Top of DATA UNDER STUDY

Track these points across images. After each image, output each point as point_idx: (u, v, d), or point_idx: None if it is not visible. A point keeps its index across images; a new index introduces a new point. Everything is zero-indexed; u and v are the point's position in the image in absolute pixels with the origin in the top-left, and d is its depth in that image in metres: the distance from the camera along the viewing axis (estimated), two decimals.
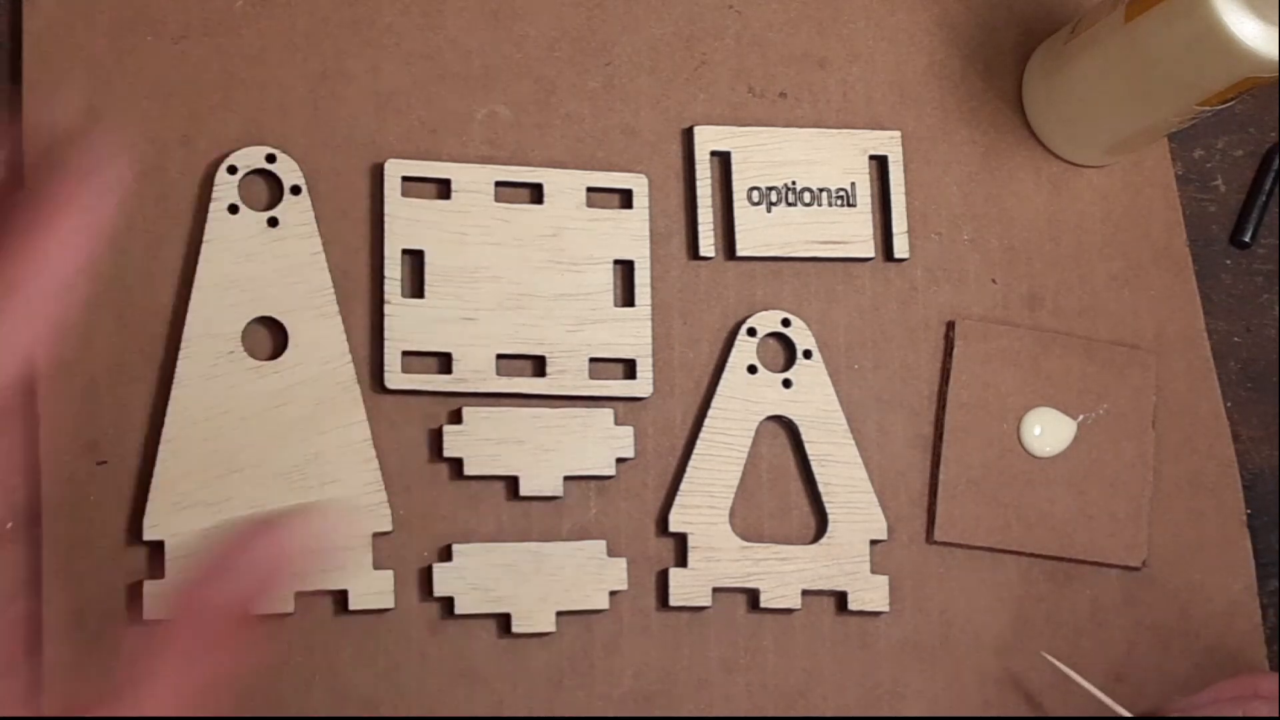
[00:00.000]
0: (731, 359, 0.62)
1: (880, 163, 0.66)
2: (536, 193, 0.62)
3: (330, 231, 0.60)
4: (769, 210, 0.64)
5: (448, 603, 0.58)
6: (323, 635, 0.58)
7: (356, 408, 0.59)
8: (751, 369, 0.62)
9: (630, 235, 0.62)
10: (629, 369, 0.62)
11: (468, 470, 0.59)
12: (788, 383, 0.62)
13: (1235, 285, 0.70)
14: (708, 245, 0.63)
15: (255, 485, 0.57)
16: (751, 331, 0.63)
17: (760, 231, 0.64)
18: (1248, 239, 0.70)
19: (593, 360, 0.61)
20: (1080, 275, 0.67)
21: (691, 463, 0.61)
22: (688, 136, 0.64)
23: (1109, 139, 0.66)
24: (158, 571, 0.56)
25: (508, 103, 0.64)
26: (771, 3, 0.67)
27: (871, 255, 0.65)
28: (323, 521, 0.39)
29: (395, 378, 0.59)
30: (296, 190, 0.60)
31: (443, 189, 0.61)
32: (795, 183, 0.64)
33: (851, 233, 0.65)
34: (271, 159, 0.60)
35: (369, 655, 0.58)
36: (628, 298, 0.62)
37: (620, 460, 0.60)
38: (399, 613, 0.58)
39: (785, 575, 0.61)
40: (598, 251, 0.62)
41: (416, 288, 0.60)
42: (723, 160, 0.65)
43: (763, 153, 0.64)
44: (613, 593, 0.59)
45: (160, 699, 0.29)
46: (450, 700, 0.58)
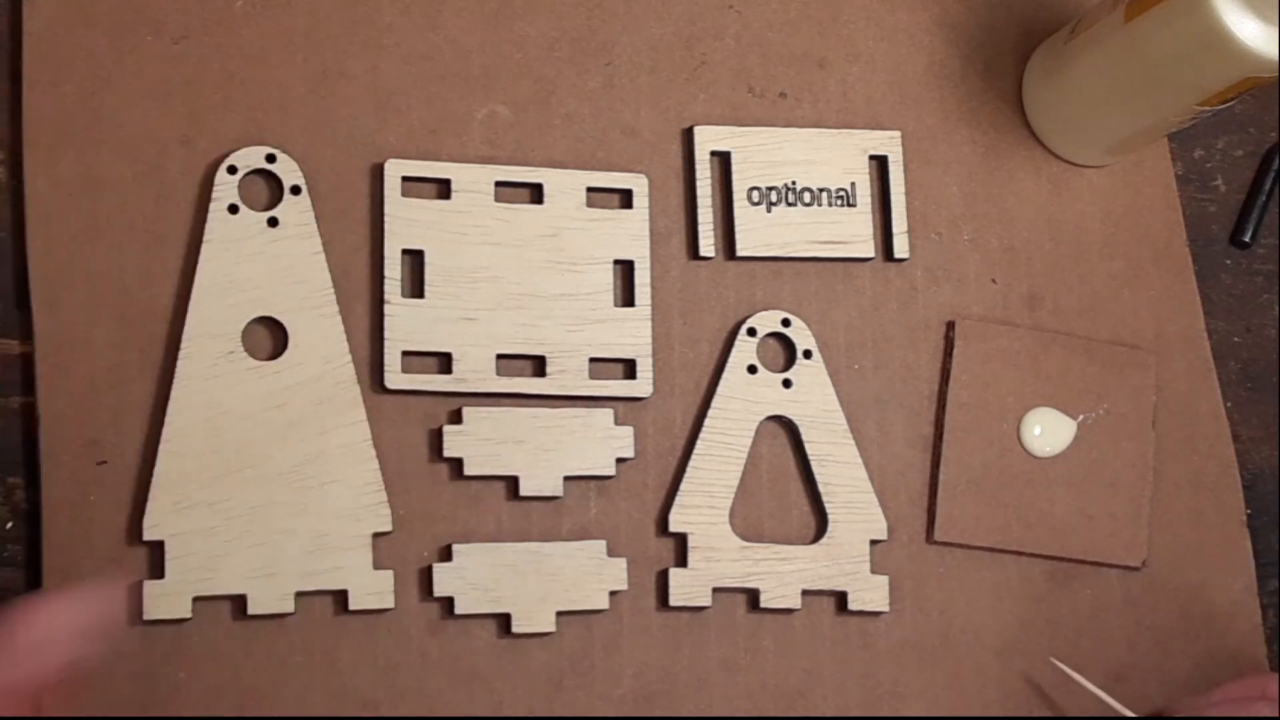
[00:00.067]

Bottom of DATA UNDER STUDY

WORK INSTRUCTION:
Leave the pictures out and copy exactly the lines from the one that holds "41: (416, 288, 0.60)" through the last line of the material.

RESULT OF THE TASK:
41: (416, 288, 0.60)
42: (723, 160, 0.65)
43: (763, 153, 0.64)
44: (613, 593, 0.59)
45: (160, 699, 0.29)
46: (450, 700, 0.58)
[00:00.067]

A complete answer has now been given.